* Provided text

Early spring last year my biodad, who owns the house in which I live, threatened to kick me out if I couldn't pay an unreasonable amount of rent, so I told him I was going to move out as soon as possible. After he tried to rent it to my cousin and she flaked out, he seemed to come to his senses since the house is not in rentable condition to any unrelated person. He sent me an email with a proposal of me covering the house expenses. I proposed some amendments on the methods and included that they can't come visit without at least 2 weeks notice, they can't go through my stuff, etc and he agreed. I also said that they need to respect my need for calls to be scheduled, and they have mostly done that, with the exception of my birthday. While it is not a pleasant thing for me to get an unscheduled call ever, I can understand and forgive the impulse there.

He also included this, in the hyper-formal fashion typical of his writing:

"Also, I have given careful thought to your name.  [Your maternal grandfather] was faced with the prospect that one of his daughters decided not to use her birth name and replaced it with a name of her choice.  Her birth name was [birthname] and her newly chosen name was [chosen name].  Mr. [maternal grandfather] honored her decision and called her [chosen name].

     I am no better than [maternal grandfather's full name], my kinsman and father, and I will follow his example, if required.  If you ask me to refer to you as James, I will honor your request.  Simply ask.

     My name, however, is [M], to the whole world except my children.  I request that my children refer to me as Daddy or Dad.  You only have one daddy and his days are numbered.  This is my request."


So I agreed to call him Dad, which I hadn't ever done (I went right from "Daddy" to his first name). I feel doubtful that he respects my name when talking about me to others, but I'm trying to use "Dad" more in my head so it doesn't feel so weird and uncomfortable.

He came in town to visit a relative who is sick (someone I don't know) and before planning that trip he asked if he could stay at my house. He did a great job of checking in and not using pressuring or controlling language, so I said yes, and I offered to take a day off to spend it with him.

He finished his trip to the sick family member and his longtime mentor and arrived at my house on Sunday. He bought himself some groceries before arriving, and we sat on the front porch to have dinner together. He asked if it was okay to reheat meat in my house (I'm a vegetarian) and I said yes -- amazed that he thought to ask, and that it seemed like a real question. We had dinner and a thoughtful conversation -- which was a little one-sided as he talked a LOT but listening takes less work for me most of the time so I was okay with it. When he seemed to not listen I pointed it out and he paused and listened.

Yesterday was the day I took off to spend with him, and it was a good day, overall. We had breakfast together, went to a park I love and took a long walk, and then went to dinner. I gave him a book about trees that I had been thinking of mailing him, and he actually looked at it and smiled and said he thought he would enjoy it. Love of trees is one thing we share, though he cannot let the subject pass without emphasizing that he is fine with cutting trees that need to be cut because they lean dangerously or whatever. Every. Single. Time. we talk about trees he says that. I get it, okay? I'm not about to criticize you for loving then too much so enough with the preemptive defensiveness! I feel for him about it though.

* Records provided
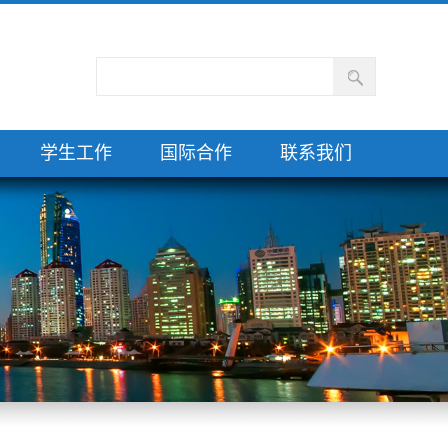
学生工作
国际合作
联系我们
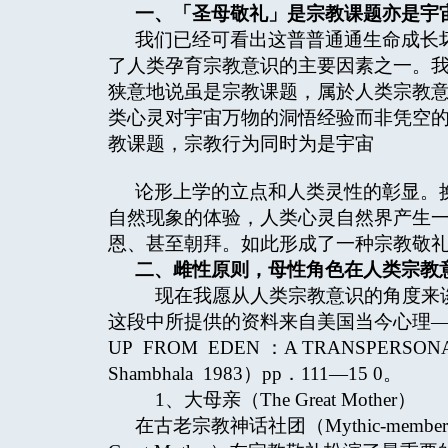
一、「圣母敬礼」是宗教课题亦是宇
我们已经可看出这普普通通生命成长
了人类孕育宗教意识的主要因素之一。
狭意地说虽是宗教课题，属於人类宗教
类心灵对宇宙万物的洞悟经验而非凭空的
教课题，宗教行为同时为是宇宙
论形上学的立点和人类灵性的彰显。
自然现象的体验，人类心灵自然界产生
恩、甚至朝拜。如此形成了一种宗教敬
二、雌性原则，母性角色在人类宗教
现在我愿从人类宗教意识的角度来谈
这段中所提供的资料来自美国当今心理——-
UP FROM EDEN ：A TRANSPERSONAL
Shambhala 1983）pp．111—15 0。
1、大母亲（The Great Mother）
在古老宗教神话社团（Mythic-member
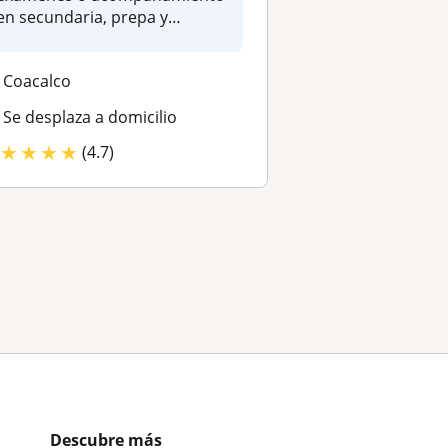
en secundaria, prepa y
universi...
Coacalco
Se desplaza a domicilio
★
★
★
★
(4.7)
Descubre más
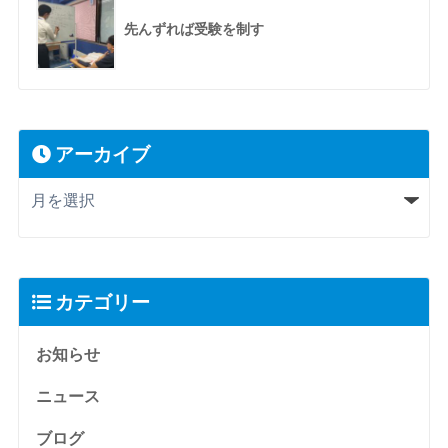
先んずれば受験を制す
アーカイブ
カテゴリー
お知らせ
ニュース
ブログ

* Instructions to follow
Could you continue the account of the father's visit from where it stops?

* Response to the exercise
When we got back we loaded up the paper recycling for him to take in his truck, and while I know he wanted to complain that there was so much cardboard (he thinks its dirty to keep it around) he didn't complain or pressure, and even verbally assured me that he didn't want to do anything but complete the chore for me. In the past he would have said "this has got to go. I'm going to load it up, come help me." So he was doing remarkably well with being respectful.

We talked a lot which was so exhausting because he twists himself in knots sometimes to avoid saying things which don't actually need to be avoided, and he is stubbornly wrong about almost anything to do with social justice. But I finally said something that got through yesterday when he was talking about how he doesn't trust or like cops and how they're assholes to him and he thinks its not about race.

I told him that maybe the cops who harass are all assholes who would prefer to treat everyone like shit, but they expect, looking at a white man, that there is a greater chance of him having powerful friends. An asshole cop still doesn't want to get in trouble so he is going to take out his shittiness on the people he guesses as the least powerful. Dad told me "you just said something powerful there" and agreed that that would be a consideration for cops. I thought to myself "not any less powerful or true than the other things I have said but somehow this didn't get caught on your defenses."

This is why I talk back to privileged ignorance every time I have the chance. This was like the third time we had the same conversation in one day, and I tried something slightly different and this time I got through. There are little cracks in everybody's privilege that can bring understanding, but the only way to find those cracks is to push against their privilege over and over and over in different spots.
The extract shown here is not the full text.